What to work on: Return the data below exactly as given, except for the images.
---------- Provided records ----------
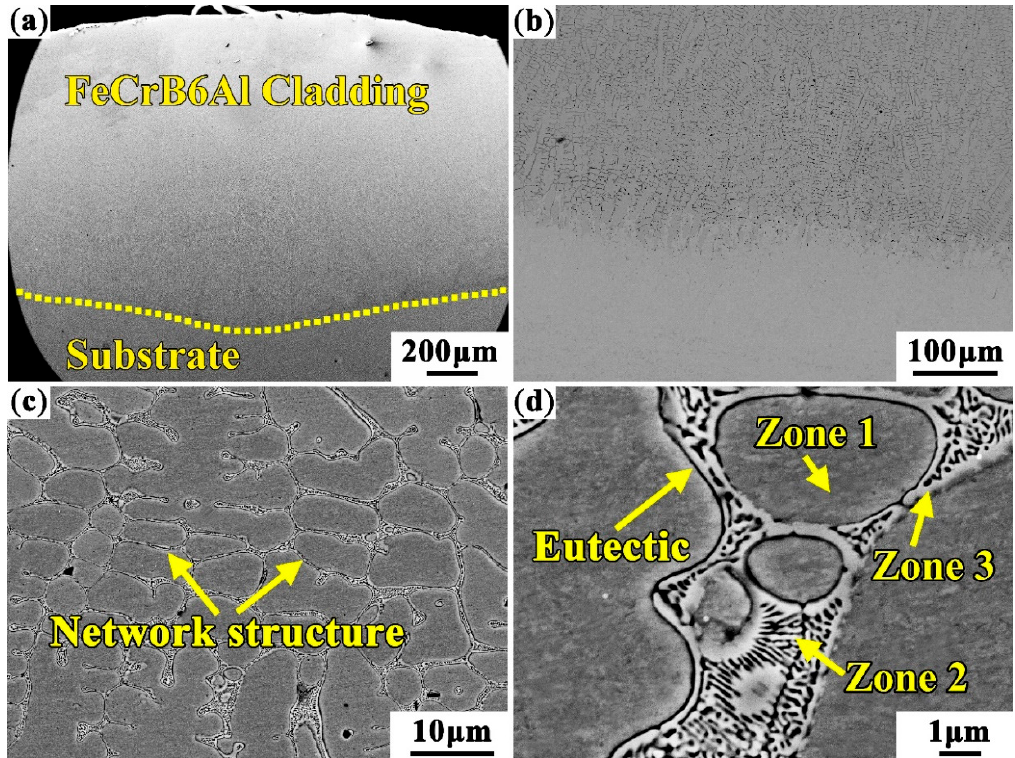
Figure 3. The microstructure morphologies of high aluminum and chromium Fe-B-C coating: ( a ) Macromorphology; ( b ) Bottom of cladding layer; ( c , d ) Middle part of cladding layer. Table 2. Chemical compositions of the phases with different morphologies in high aluminum and chromium Fe-B-C coating (wt.%).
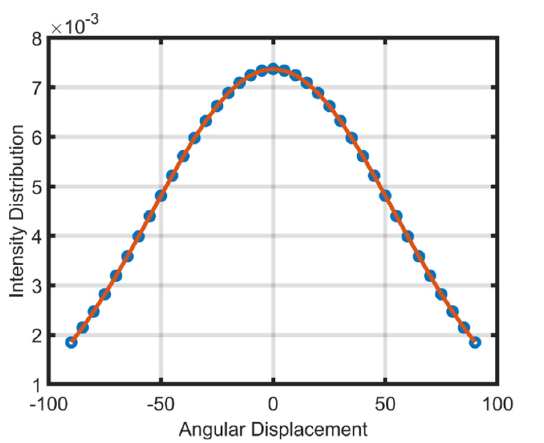
Figure 6. LED light intensity distribution ( 𝜇 = 0, 𝜎 = 54.1218).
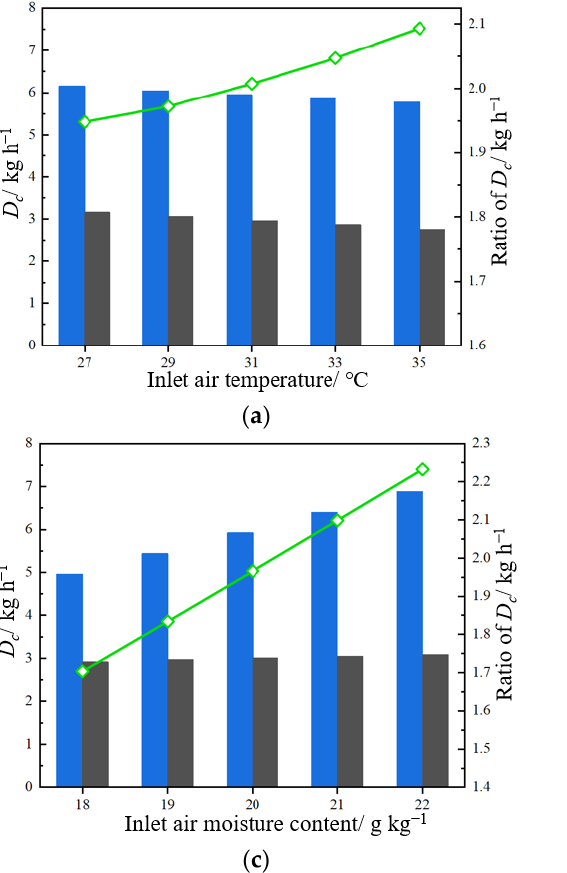
Figure 7. Desiccant wheel dehumidification system (DWDS) and HDS without a separated heat pipe. ( a ) DWDS. ( b ) HDS without a separated heat pipe.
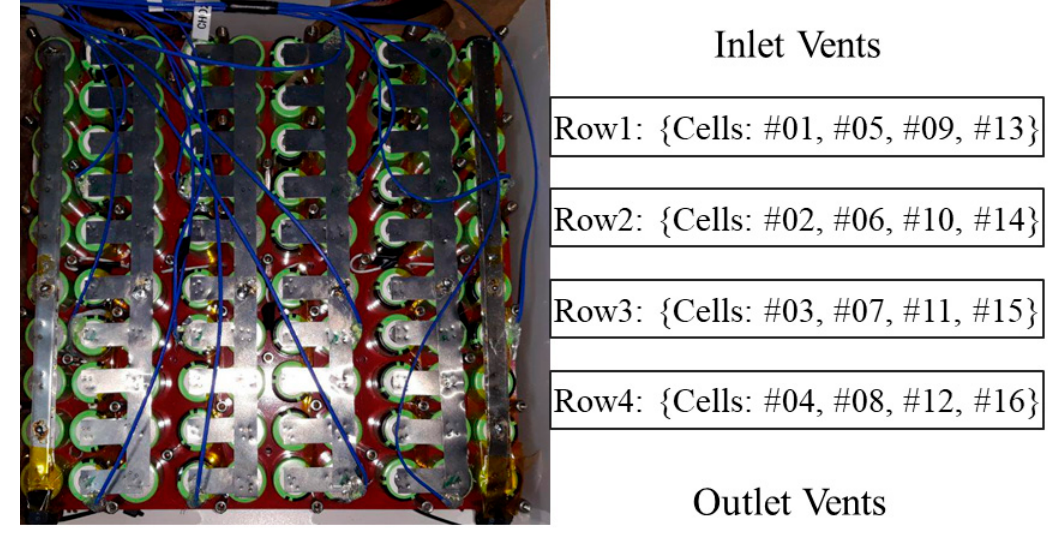
Figure 14. Sensor position nomenclature.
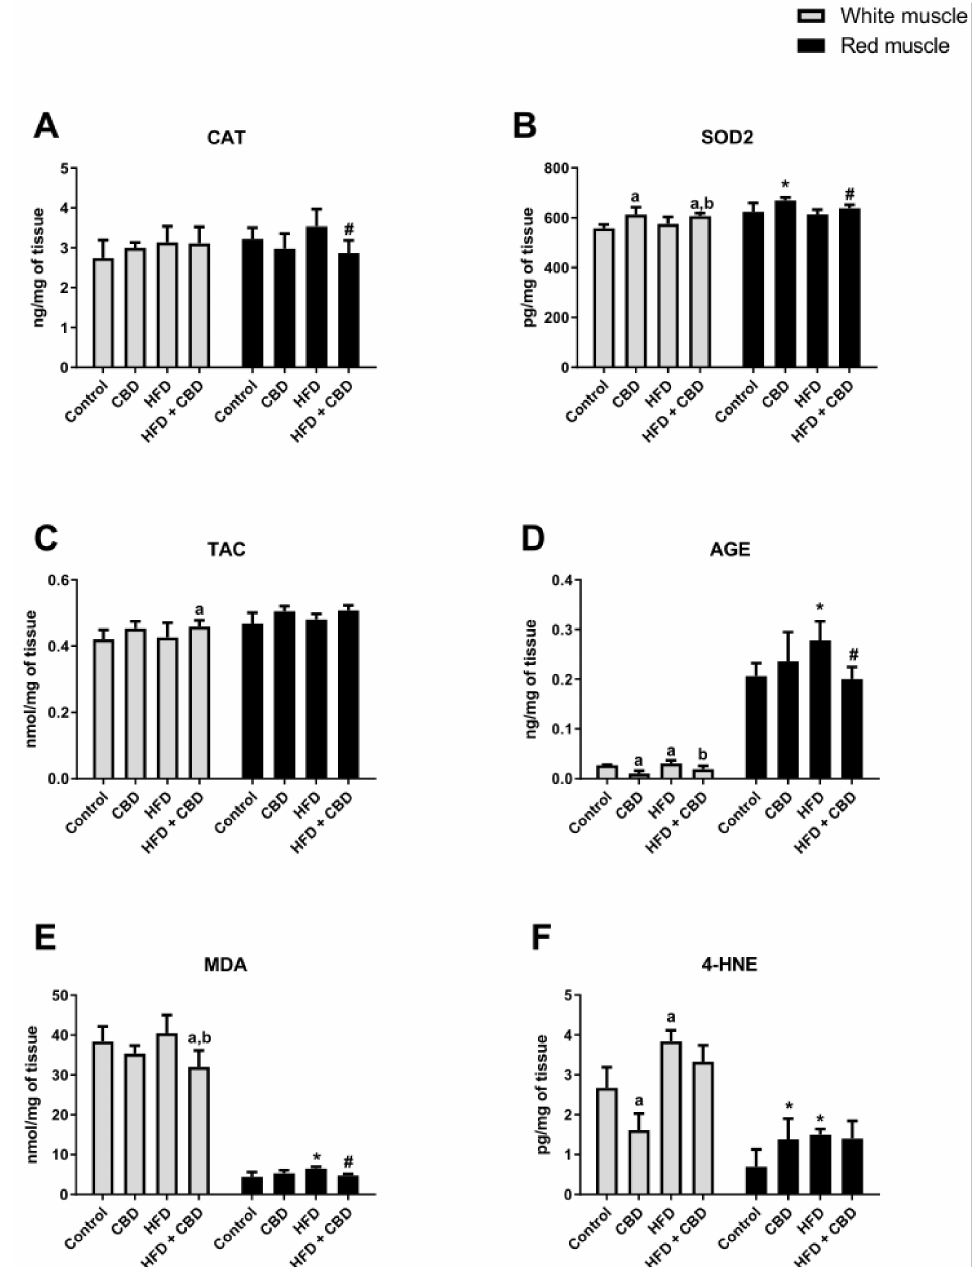
Figure 3. The effect of two-week cannabidiol (CBD) treatment on oxidative stress parame- ters, i.e., on ( A ) catalase (CAT), ( B ) superoxide dismutase 2 (SOD2), ( C ) total antioxidant ca- pacity (TAC), ( D ) advanced glycation end products (AGE), ( E ) malonyldialdehyde (MDA) and ( F ) 4-hydroxynonenal (4-HNE), in the white and red gastrocnemius muscles in the control (standard diet) and high-fat diet (HFD) groups. The data are expressed as mean values ± SD, n = 6 in each group. a p < 0.05 indicates a significant difference: the control group vs. the examined group in the white gastrocnemius muscle; b p < 0.05 indicates a significant difference: HFD vs. HFD + CBD in the white gastrocnemius muscle. * p < 0.05 indicates a significant difference: the control group vs. the examined group in the red gastrocnemius muscle; # p < 0.05 indicates a significant difference: HFD vs. HFD + CBD in the red gastrocnemius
----------
Solution for this exercise:
Figure 3. The microstructure morphologies of high aluminum and chromium Fe-B-C coating: ( a ) Macromorphology; ( b ) Bottom of cladding layer; ( c , d ) Middle part of cladding layer. Table 2. Chemical compositions of the phases with different morphologies in high aluminum and chromium Fe-B-C coating (wt.%).
Figure 6. LED light intensity distribution ( 𝜇 = 0, 𝜎 = 54.1218).
Figure 7. Desiccant wheel dehumidification system (DWDS) and HDS without a separated heat pipe. ( a ) DWDS. ( b ) HDS without a separated heat pipe.
Figure 14. Sensor position nomenclature.
Figure 3. The effect of two-week cannabidiol (CBD) treatment on oxidative stress parame- ters, i.e., on ( A ) catalase (CAT), ( B ) superoxide dismutase 2 (SOD2), ( C ) total antioxidant ca- pacity (TAC), ( D ) advanced glycation end products (AGE), ( E ) malonyldialdehyde (MDA) and ( F ) 4-hydroxynonenal (4-HNE), in the white and red gastrocnemius muscles in the control (standard diet) and high-fat diet (HFD) groups. The data are expressed as mean values ± SD, n = 6 in each group. a p < 0.05 indicates a significant difference: the control group vs. the examined group in the white gastrocnemius muscle; b p < 0.05 indicates a significant difference: HFD vs. HFD + CBD in the white gastrocnemius muscle. * p < 0.05 indicates a significant difference: the control group vs. the examined group in the red gastrocnemius muscle; # p < 0.05 indicates a significant difference: HFD vs. HFD + CBD in the red gastrocnemius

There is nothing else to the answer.